I pulled at the page marker -- the sales receipt from a gift shop in Costa Rica. The ink was too
light to read. I fed the square of paper to the crack in the window and watched it sail.
"Did you try to call someone?" Donna said. "Did you set up a buy?"
I closed the book on my thumb and pushed the cigarette into a candy dish.
"Look, I really don't know the problem," I said. "That phone does that,
it keeps falling off the hook."
Donna frowned. "Are you starting to hurt? Is that it?"
"I'm hurting a little," I said.
"Where?"
I tapped my head.
Donna smiled. "Where else?"
I said nothing.
"Your stomach?"
I shook my head.
"Your chest?"
I nodded, then touched the spot. Then I hugged myself to show her how deep it ran.
"I can feel when the wind moves the building," I said.
Donna reeled the phone in by the curly cord. She brought it up slow, letting it twirl
in front of her like a mouse she had killed or a fish she was proud of.
"Do you feel like you have a fever?"
I shrugged. "Not now I don't. But I think I did have one."
"When?"
"Before. Earlier. You were asleep."
"Do you have one now? Robby?"
I counted how many cigarettes were left in the pack. "I have to go to work," I said.
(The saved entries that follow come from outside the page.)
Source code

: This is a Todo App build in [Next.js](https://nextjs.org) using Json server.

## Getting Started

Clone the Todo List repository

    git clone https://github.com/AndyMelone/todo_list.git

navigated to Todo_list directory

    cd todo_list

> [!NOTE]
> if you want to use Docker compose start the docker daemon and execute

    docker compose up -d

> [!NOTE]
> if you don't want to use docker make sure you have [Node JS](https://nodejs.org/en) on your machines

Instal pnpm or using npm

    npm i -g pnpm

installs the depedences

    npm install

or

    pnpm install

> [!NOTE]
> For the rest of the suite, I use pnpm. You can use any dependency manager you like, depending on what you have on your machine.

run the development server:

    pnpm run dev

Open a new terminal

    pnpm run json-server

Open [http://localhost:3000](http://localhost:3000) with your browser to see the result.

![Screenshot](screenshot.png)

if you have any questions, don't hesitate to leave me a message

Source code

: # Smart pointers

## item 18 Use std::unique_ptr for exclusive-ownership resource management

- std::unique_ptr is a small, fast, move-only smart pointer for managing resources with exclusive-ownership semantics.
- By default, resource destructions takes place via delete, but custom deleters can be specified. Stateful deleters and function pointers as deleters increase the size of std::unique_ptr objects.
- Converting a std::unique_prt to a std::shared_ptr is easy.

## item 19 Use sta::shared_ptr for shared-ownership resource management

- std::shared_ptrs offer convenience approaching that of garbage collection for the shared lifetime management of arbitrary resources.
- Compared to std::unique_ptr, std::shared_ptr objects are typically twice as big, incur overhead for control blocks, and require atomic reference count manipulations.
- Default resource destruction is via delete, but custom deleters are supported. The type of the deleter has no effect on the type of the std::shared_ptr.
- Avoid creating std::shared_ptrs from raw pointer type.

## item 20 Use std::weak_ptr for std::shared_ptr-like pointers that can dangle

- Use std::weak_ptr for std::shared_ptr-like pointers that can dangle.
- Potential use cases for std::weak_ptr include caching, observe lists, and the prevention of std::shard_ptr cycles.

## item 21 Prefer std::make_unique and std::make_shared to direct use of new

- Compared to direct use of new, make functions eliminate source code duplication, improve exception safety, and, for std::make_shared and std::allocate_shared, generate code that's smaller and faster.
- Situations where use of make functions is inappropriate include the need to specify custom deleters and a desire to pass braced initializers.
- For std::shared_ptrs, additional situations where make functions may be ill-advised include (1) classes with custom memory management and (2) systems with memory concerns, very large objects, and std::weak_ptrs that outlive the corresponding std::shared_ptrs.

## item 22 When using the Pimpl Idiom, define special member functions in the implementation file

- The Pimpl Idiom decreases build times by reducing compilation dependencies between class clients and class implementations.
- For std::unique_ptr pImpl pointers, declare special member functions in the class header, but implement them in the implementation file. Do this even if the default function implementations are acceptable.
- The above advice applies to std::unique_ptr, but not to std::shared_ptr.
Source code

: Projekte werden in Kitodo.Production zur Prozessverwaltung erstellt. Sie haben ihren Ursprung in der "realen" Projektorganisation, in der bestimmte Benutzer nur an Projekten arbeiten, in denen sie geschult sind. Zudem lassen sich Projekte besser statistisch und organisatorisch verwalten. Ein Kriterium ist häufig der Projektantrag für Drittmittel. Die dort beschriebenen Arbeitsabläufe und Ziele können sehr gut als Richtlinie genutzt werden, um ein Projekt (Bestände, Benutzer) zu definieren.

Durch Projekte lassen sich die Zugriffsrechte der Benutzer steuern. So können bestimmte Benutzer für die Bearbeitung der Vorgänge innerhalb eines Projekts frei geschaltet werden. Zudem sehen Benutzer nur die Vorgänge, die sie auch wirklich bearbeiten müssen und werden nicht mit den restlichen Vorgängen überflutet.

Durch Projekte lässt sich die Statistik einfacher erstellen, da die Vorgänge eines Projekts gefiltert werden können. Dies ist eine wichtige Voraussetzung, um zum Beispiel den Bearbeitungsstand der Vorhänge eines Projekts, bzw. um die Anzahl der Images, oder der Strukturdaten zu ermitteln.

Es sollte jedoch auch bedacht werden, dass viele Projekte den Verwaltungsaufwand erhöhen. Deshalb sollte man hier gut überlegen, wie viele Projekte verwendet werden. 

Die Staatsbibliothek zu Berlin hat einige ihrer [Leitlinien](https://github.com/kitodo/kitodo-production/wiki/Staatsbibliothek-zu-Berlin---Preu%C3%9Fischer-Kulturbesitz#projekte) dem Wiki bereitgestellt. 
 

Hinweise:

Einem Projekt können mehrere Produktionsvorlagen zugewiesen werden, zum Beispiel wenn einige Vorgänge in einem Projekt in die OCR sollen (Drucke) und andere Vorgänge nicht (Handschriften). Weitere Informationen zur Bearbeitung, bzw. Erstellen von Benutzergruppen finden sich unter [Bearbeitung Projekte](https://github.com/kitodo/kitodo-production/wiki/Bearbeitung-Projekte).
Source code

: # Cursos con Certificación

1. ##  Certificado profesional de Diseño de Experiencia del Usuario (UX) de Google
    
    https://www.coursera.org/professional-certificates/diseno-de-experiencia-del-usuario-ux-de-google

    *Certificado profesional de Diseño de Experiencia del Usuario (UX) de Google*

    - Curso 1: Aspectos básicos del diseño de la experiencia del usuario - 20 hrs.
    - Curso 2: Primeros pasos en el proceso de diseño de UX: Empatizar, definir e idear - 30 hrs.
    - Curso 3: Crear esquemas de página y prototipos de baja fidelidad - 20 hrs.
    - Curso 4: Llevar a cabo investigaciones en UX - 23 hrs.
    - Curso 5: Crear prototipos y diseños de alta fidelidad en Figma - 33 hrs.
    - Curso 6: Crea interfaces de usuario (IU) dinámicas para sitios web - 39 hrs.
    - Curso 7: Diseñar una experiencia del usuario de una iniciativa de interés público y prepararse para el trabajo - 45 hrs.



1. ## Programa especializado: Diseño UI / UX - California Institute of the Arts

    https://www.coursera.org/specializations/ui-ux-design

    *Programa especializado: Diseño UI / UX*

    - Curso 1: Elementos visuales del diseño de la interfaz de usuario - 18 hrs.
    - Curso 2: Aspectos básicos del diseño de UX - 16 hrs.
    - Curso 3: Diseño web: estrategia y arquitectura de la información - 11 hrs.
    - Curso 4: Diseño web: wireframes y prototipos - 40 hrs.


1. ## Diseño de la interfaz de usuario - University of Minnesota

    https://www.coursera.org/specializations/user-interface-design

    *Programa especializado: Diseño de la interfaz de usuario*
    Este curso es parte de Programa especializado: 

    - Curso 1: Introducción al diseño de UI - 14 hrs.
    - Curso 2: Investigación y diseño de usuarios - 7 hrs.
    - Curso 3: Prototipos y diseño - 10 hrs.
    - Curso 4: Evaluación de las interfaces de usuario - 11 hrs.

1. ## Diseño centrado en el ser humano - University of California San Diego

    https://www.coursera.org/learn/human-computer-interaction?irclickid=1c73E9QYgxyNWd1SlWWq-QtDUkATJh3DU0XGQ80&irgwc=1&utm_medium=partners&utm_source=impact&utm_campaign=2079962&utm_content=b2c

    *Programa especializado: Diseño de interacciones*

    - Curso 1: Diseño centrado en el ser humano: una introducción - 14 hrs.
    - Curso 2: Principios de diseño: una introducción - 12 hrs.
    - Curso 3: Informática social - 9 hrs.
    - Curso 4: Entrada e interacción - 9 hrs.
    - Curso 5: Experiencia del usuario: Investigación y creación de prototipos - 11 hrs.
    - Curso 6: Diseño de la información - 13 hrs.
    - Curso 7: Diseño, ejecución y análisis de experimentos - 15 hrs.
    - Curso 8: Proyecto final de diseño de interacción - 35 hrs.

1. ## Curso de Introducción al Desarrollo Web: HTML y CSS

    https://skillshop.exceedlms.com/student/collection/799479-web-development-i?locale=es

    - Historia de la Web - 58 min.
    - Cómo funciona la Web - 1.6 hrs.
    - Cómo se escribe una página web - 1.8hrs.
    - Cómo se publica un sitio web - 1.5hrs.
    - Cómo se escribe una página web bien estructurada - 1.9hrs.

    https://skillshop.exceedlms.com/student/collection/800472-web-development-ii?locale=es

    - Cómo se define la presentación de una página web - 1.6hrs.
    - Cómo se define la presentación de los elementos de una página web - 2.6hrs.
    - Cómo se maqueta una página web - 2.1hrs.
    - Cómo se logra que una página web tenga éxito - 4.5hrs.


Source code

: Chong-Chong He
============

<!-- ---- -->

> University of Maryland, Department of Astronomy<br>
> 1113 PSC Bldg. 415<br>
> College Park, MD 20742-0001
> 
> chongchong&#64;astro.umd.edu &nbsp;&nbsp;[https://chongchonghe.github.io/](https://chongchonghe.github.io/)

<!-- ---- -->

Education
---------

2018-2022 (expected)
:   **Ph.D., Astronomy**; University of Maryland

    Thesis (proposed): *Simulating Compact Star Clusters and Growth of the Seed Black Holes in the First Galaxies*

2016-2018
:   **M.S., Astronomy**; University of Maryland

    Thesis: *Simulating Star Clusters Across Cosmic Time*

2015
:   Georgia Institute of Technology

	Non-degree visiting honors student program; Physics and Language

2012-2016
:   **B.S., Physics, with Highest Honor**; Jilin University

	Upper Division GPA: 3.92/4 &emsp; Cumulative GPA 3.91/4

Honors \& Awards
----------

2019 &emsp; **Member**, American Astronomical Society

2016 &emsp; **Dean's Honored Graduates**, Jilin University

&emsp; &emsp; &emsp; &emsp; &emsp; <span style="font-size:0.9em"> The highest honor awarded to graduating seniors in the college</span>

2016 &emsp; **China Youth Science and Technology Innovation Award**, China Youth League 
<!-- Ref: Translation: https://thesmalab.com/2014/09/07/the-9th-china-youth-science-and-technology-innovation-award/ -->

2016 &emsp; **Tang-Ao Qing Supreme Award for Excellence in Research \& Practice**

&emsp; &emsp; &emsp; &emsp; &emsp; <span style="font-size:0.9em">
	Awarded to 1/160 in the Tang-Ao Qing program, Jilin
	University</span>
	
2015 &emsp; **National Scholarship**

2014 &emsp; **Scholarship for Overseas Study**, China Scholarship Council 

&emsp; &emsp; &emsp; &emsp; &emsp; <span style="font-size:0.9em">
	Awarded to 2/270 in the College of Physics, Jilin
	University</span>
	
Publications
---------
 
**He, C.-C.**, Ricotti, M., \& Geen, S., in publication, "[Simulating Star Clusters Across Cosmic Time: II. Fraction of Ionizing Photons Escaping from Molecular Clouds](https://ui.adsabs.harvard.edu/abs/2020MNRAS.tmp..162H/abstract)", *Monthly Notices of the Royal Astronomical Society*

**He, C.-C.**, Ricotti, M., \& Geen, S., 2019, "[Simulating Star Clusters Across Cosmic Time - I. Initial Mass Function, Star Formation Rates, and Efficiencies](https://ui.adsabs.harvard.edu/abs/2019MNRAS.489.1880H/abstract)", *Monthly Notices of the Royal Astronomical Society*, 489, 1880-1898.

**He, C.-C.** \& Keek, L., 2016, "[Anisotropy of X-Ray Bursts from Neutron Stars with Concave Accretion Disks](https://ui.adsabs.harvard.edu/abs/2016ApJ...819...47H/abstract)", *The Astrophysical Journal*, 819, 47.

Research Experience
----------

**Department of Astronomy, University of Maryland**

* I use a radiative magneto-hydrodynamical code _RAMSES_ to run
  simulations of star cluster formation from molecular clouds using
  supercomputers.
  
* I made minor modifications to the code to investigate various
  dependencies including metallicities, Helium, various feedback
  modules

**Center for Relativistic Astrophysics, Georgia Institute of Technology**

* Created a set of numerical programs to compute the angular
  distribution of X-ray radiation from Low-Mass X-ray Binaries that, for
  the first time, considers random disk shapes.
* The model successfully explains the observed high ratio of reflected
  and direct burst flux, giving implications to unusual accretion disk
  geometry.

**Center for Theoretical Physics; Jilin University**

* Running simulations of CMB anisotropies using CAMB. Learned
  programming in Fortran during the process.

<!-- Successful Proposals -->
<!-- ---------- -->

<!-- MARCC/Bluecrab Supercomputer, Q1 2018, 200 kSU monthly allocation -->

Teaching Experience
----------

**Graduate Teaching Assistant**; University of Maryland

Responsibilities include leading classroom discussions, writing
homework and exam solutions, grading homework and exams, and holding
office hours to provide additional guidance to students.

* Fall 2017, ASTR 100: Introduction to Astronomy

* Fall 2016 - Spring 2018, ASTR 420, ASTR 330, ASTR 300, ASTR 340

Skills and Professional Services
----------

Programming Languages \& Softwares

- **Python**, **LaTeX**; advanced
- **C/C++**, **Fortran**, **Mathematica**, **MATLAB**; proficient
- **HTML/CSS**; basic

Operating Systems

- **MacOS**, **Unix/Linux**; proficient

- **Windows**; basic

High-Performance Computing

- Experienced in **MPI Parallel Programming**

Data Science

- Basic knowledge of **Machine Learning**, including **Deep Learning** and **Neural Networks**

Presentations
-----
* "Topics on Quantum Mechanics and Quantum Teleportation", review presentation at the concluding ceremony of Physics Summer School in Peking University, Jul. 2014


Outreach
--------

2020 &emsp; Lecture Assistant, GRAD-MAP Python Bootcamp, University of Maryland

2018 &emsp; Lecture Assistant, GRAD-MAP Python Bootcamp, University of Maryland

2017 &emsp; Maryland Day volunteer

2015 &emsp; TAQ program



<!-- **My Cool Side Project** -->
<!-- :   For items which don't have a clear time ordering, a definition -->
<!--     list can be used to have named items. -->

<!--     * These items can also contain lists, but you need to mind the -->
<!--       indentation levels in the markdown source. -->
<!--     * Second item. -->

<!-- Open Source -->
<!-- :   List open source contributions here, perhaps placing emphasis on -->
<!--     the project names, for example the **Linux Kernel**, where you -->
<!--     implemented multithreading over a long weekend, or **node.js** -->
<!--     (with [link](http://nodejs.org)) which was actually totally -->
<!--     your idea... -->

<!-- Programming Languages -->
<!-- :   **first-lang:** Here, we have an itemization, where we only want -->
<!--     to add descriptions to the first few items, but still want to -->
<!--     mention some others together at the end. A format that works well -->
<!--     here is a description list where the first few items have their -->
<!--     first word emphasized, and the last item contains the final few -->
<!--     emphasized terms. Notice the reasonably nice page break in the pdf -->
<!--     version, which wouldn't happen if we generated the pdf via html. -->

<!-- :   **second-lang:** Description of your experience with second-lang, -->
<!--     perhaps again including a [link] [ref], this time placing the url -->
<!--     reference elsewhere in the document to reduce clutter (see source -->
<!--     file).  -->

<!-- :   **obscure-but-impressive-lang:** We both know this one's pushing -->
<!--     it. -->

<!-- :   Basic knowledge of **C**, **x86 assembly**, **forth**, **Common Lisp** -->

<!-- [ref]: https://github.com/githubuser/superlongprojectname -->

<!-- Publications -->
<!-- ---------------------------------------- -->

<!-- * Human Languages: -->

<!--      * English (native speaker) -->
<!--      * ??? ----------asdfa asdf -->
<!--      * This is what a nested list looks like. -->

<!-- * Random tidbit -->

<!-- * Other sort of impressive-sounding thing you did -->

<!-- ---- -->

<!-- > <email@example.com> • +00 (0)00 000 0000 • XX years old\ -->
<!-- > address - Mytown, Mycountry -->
"Oh no," said Donna. "Uh huh," she said. She was already dialing. "You won't make
eight hours. I'm calling you out."
I sank down to the floor. I went faster than I thought and hit harder than I intended.
My head thumped the wall. "I love you with all the addiction in my heart," I said,
grinding my teeth.
"Busy," Donna said. She hung up then hit redial.
"You stay home too," I said. "Be my nurse."
She whipped her towel off. Her hair fell loose. "Big talker," she said, and dropped
her robe a little. She shimmied her shoulders, made cleavage. She wiggled forward,
stretching a smile that would make an angel hard. I touched my thumbs together
and framed her with my hands. She kept coming. Her face zoomed. I felt dizzy.
My hands were trembling. I couldn't have looked dumber.
That was in June 1986, day seventeen of my second marriage. It was a Thursday.
I was in a big hurry to get to work, get paid, get high. I was ninety-seven pounds
and always in a hurry.
We both called in sick. We both got reprimanded. All night we tried to make love and couldn't.
The Thursday part is a lie. I really don't remember if it was pay day. Give me a calendar
and a sharp pencil, and half a minute, I could figure it out, but it's not important.
What I remember is how hard it was being alive and straight, clean, sober, married
seventeen days to the wrong woman.
All that night our phone didn't ring. But in the morning it would. And Donna would answer.
And she would politely ask Heather what she wanted and then she would ask me. And for once
I would be honest. Then she would pass the phone to me, and that would be the end of it.